When I was visiting Thailand in 2014, my friend, Nock introduced me to this beverage and I love the fragrant of the tea leaves. His housekeeper was so friendly and gentle fixed me a cup of hot Thai tea without milk for breakfast. I often do not like my tea with cream/milk as it often overtake the taste of tea.
Also, I also saw many restaurants’/street hawkers selling this beverage too. I did try it while I was visiting. This beverage is so easy to make and also a cool beverage to drink in the hot summer over here.
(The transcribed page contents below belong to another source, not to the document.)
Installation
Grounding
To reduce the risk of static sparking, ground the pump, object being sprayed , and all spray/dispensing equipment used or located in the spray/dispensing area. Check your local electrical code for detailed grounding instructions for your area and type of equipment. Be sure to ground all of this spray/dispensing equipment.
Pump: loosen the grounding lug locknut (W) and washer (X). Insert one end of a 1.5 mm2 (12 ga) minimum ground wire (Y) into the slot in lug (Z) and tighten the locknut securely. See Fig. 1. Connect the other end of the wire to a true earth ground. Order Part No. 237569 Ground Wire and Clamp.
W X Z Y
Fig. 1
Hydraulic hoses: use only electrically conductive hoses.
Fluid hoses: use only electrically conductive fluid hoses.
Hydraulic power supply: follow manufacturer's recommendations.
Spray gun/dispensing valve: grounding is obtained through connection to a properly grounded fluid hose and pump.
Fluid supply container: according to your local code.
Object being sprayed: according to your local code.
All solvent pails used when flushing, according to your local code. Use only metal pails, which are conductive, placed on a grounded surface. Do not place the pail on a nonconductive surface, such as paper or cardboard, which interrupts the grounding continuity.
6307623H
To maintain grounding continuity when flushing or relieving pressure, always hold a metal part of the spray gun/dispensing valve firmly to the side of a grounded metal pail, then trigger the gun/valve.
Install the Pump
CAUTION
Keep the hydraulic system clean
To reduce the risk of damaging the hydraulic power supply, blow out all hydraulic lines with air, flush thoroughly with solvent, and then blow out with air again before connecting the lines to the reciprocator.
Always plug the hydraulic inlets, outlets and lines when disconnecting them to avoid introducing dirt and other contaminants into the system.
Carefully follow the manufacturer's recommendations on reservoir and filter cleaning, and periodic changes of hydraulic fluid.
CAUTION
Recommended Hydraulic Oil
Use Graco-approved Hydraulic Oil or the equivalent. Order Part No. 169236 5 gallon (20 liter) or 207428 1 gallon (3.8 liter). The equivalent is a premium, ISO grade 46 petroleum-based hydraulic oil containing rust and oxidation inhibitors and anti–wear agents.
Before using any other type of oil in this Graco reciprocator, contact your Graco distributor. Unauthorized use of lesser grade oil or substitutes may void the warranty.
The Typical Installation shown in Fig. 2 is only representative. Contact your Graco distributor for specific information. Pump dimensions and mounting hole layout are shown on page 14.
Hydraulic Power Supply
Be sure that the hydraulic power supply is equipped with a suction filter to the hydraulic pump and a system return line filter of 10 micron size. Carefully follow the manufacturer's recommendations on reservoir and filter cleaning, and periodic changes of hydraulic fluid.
Many of you in the Western parts of the world might not know what is “Lychee”. It is a fruit that most South/Southeast Asia countries love this unique fruit. It has a very unique taste that many of us could not be able to describe it. It has a floral taste like some sorts of rose or grape or even watermelon or pear. It size is like a golf ball and the skin is rough and bumpy. When these fruits are ripen, the skin is beautifully red color and the fresh is off-white and translucent with a large brown seed in the center. It can be available in fresh or canned. Most parts of Asian get them in fresh form and other in cans.
1 can Lychee in syrup
2 Thai Tea Teabags (any kinds of your favorite tea)
2 cups hot water
¼ cup raw sugar/granulated sugar (I used raw sugar)
¼ cup boiling hot water
2 drops clear pandan leave extract (optional)
In a heavy jug/pot with 2 Thai Tea teabags (or your favorite tea) and pour 2 cups hot water and leave it to brew for 10-12 minutes. Then discard the teabags away.
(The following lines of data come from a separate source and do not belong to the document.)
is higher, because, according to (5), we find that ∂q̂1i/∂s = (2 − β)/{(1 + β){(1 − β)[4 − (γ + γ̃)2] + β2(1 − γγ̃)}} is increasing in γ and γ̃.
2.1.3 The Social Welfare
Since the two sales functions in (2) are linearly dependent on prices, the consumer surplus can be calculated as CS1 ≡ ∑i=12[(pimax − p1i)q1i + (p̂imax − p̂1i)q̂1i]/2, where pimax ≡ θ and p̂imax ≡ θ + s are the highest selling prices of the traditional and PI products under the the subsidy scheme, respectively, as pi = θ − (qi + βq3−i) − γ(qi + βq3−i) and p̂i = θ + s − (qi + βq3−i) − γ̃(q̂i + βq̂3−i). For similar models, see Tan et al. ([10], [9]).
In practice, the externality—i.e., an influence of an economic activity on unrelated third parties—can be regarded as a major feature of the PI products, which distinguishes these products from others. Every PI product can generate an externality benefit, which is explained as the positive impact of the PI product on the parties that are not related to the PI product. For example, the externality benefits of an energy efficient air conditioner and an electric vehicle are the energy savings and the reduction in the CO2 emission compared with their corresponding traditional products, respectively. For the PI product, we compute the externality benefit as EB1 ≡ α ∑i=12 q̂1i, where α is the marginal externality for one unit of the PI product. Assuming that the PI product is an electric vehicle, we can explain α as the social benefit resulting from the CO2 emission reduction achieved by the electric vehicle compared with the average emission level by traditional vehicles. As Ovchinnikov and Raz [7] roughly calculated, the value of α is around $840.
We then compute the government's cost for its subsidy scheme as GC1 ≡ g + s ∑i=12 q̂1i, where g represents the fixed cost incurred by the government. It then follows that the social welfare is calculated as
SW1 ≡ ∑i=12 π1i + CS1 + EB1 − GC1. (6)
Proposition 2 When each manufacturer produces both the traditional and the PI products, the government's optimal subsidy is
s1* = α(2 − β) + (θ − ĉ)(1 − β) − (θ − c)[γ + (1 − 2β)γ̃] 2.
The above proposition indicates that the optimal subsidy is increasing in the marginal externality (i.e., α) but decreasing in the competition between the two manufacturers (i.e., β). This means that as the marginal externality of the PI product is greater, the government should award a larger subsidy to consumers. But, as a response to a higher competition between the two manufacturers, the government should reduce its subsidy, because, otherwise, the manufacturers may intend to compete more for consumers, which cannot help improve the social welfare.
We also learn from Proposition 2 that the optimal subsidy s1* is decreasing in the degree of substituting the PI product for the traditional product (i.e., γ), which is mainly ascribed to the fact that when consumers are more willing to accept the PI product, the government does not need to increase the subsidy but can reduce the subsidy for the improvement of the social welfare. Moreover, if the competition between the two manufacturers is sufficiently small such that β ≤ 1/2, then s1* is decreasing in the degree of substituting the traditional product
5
Meanwhile, in a small milk/sauce jug, add in the raw sugar/granulated sugar and pour in the boiling hot water and stir vigorously to dissolve completely.
Also getting the lychee fruits ready if you are using fresh. Peel of the skins of the fruit and remove the seed from the center. If using canned lychee, simply open and drain half of the syrup away and save the fruits and remaining syrup.
Place the tea, lychee fruit and saved remaining syrup in a pitcher or put one/two lychee and water in each tall beverage glasses over some ice.